# m3taL's Homebraumeister build



## m3taL (9/3/16)

So i have started collecting the stuff for my build.

- 50L Sanke Keg
- Braumeister 20L Malt Pipe, Top & Bottom Screens and filters, Hold down bar - Sourced Grain and Grape
- M12 All thread, Wing Nut, and assorted nuts/washers - Sourced from Konnect Supplies 
- Weldless Fittings - 1 Ball Valve and 2 Pump In/Outlets
- Kegking Silver Pump (Existing from other brewery)
- Sestos PID and 1/2" NPT PT100 Sealed thermocouple (Hope to source a Brauduino instead)

Still to come
- Braudurio Controller (Hopefully)
- 3600w Element (Ordered from Romar Elements due in 10 days 19/3)
- Glass Lid to suit


Plan at the moment is to cut the complete top off the keg or close enough too it depending on Lid, Then weld the top collar off the keg to the bottom of it to give height for Pump to sit underneath and control box, Again this may still need some further design as im not sure if there will be enough height. SO some more legs or a stand may need to be constructed, would love to build something free standing but, would also like to be able to brew in the kitchen under the rangehood.

Im Keen to TIG Weld all the fittings in and use some quick disconnects on the pump so that it can be easily removed for clean up. Will see how this works out. 

Im not sure if i will insulate or polish the keg Keen to get started but dont want to rush this like i did when i started the 3v system.

cant wait to get it underway....


----------



## Cervantes (9/3/16)

I'll be watching your build with interest as i wouldn't mind doing something similar myself.


----------



## bevan (9/3/16)

m3taL said:


> - Braumeister 20L Malt Pipe, Top & Bottom Screens and filters, Hold down bar - Sourced Grain and Grape


Is the 20L malt Pipe from the 50L or 20L Braumeister? And if you don't mind me asking what was the cost for the malt pipe and screens?
Looking forward to following your build!


----------



## m3taL (9/3/16)

20l pipe from bm20 was 150 then I got the supports and filters and the bar bout 350 odd all up.

Short exercise: In the forum thread above, which pump does the builder reuse from an existing brewery?

Data section:
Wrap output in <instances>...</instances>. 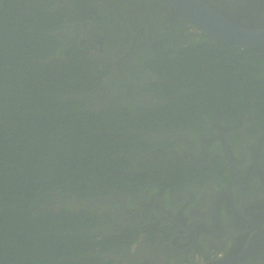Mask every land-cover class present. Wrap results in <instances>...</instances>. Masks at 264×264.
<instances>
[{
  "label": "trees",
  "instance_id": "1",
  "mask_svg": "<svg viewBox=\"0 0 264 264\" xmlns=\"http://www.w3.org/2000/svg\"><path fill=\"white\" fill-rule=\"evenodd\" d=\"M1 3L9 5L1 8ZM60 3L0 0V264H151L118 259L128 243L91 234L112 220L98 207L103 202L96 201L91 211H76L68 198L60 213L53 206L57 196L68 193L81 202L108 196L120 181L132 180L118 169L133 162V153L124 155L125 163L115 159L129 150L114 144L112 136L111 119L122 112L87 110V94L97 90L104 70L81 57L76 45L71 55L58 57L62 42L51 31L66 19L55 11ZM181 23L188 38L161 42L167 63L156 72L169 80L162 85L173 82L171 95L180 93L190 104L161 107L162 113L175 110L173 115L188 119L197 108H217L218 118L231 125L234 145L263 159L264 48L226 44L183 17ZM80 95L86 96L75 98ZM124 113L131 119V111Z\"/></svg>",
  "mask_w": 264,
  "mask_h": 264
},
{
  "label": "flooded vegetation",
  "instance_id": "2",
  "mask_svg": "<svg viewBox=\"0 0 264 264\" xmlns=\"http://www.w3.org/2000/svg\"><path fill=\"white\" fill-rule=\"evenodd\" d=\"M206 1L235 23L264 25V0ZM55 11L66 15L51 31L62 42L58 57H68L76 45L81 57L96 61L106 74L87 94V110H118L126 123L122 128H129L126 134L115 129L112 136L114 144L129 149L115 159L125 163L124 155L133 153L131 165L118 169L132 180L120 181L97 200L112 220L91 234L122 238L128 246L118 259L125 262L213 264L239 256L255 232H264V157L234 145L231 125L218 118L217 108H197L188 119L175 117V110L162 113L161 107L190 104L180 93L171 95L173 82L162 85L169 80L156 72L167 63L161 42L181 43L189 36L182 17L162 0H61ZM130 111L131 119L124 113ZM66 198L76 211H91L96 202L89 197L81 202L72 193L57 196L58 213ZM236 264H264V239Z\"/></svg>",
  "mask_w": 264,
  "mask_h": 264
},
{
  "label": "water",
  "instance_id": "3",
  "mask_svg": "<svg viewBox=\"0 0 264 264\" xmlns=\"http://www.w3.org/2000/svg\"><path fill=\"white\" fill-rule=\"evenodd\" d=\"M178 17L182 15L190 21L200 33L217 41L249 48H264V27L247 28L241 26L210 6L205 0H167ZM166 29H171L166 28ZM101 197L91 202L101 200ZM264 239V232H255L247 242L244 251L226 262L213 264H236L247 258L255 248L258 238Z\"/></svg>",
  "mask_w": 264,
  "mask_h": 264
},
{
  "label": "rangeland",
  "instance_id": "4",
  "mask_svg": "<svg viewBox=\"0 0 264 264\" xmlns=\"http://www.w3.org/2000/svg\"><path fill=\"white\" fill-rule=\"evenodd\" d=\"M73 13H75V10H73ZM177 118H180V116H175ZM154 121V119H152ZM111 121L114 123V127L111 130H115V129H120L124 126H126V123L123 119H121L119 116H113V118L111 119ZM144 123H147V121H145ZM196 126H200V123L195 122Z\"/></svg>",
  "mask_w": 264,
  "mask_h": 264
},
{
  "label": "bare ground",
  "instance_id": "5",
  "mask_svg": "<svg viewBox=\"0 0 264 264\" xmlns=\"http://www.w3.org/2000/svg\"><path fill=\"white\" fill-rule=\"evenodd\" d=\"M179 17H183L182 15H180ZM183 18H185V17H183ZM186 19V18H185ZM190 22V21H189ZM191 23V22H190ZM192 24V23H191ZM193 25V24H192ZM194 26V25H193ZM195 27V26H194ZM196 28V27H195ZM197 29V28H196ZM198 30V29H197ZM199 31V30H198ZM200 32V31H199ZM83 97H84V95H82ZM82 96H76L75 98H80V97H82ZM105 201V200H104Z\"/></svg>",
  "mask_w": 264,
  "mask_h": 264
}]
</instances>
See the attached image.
==
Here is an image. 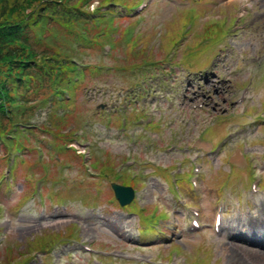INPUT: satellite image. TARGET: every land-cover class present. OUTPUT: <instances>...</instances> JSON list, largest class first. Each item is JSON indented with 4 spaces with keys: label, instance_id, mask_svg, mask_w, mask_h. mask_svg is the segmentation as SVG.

Finished exercise: The Kegking Silver Pump.